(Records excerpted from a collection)
-=-=-
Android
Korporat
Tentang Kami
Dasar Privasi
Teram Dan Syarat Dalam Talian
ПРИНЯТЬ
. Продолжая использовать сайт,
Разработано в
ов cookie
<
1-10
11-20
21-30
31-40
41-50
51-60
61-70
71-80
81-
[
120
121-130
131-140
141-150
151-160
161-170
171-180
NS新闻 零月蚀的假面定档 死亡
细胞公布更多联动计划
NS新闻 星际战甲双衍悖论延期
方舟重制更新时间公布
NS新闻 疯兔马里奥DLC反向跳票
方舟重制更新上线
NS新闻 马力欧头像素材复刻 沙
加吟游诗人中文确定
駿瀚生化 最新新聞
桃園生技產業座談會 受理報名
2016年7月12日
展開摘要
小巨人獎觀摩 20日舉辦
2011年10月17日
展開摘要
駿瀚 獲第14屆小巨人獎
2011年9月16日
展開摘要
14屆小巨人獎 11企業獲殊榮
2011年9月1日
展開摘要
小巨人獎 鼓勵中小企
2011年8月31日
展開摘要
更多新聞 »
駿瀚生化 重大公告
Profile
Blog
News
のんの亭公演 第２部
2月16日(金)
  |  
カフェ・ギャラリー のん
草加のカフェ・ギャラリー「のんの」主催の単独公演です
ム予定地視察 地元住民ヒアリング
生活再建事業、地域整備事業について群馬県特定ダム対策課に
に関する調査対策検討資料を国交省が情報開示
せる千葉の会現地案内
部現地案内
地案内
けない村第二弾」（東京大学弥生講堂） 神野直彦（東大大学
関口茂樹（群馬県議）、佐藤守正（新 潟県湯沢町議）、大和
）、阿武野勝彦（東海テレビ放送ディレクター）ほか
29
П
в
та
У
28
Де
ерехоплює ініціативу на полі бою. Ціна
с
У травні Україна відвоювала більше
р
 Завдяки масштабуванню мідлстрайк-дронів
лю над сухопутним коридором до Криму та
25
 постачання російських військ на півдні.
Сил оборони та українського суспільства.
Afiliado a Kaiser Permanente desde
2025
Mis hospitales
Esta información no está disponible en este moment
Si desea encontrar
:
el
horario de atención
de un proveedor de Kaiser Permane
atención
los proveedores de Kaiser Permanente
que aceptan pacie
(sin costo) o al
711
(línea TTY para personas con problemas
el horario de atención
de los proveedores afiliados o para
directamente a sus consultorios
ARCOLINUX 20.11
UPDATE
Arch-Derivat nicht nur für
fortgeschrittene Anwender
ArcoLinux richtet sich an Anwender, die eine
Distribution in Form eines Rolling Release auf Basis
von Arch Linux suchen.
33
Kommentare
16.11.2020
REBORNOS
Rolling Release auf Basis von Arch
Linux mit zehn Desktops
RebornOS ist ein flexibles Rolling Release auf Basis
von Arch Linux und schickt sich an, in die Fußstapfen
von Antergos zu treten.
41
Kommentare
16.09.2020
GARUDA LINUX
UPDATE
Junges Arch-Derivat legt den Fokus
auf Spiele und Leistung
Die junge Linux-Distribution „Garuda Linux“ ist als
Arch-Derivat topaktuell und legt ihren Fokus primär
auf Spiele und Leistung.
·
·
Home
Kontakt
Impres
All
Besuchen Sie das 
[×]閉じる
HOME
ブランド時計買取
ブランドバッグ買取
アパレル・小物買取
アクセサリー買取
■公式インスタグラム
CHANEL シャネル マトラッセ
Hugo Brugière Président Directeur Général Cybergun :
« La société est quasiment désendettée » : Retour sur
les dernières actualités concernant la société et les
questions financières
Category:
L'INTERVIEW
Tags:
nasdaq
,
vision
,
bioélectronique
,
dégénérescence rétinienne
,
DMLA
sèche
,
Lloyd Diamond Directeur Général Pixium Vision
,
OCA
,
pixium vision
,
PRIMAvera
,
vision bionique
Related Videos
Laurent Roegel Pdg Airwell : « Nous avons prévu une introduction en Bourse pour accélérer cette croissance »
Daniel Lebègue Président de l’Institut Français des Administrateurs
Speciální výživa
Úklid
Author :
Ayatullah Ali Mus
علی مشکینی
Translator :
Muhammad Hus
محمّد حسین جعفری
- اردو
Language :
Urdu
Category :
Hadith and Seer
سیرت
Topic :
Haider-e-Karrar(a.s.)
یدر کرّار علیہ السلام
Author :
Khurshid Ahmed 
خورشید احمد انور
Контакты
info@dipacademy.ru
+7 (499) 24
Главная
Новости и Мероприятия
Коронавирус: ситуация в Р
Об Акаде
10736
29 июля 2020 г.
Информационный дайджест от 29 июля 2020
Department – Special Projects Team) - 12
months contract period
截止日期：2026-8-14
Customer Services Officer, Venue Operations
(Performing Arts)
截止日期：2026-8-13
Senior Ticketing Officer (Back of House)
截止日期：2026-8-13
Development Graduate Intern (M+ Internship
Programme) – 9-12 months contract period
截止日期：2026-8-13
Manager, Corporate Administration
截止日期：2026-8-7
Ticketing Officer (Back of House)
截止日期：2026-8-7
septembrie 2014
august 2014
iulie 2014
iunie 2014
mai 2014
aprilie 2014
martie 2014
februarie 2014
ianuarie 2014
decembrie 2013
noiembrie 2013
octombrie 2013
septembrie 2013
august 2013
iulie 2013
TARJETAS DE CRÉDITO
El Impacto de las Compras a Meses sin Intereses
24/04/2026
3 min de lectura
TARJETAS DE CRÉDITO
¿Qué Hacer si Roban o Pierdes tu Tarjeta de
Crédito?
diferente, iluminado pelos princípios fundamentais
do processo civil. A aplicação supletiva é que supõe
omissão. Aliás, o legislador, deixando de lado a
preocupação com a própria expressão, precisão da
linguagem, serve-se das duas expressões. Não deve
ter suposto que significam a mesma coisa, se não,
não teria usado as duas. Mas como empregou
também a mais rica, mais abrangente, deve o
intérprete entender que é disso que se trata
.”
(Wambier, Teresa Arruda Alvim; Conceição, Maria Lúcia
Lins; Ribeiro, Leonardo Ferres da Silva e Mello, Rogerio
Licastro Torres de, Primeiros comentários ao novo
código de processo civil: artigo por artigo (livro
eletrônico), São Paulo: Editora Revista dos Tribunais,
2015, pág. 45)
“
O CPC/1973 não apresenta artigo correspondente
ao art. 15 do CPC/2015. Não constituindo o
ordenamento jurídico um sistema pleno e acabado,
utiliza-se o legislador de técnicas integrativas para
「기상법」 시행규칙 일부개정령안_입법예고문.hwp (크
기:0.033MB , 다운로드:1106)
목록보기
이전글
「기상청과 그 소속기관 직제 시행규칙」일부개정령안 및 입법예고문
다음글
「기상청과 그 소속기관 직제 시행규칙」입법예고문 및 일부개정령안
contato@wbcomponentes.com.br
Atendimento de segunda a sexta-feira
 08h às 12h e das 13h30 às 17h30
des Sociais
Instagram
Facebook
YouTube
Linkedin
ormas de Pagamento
-=-=-
Directions
Tally the lines of the material above that contain the string "Directeur", where case counts, and give only the number.

Solution for this problem
2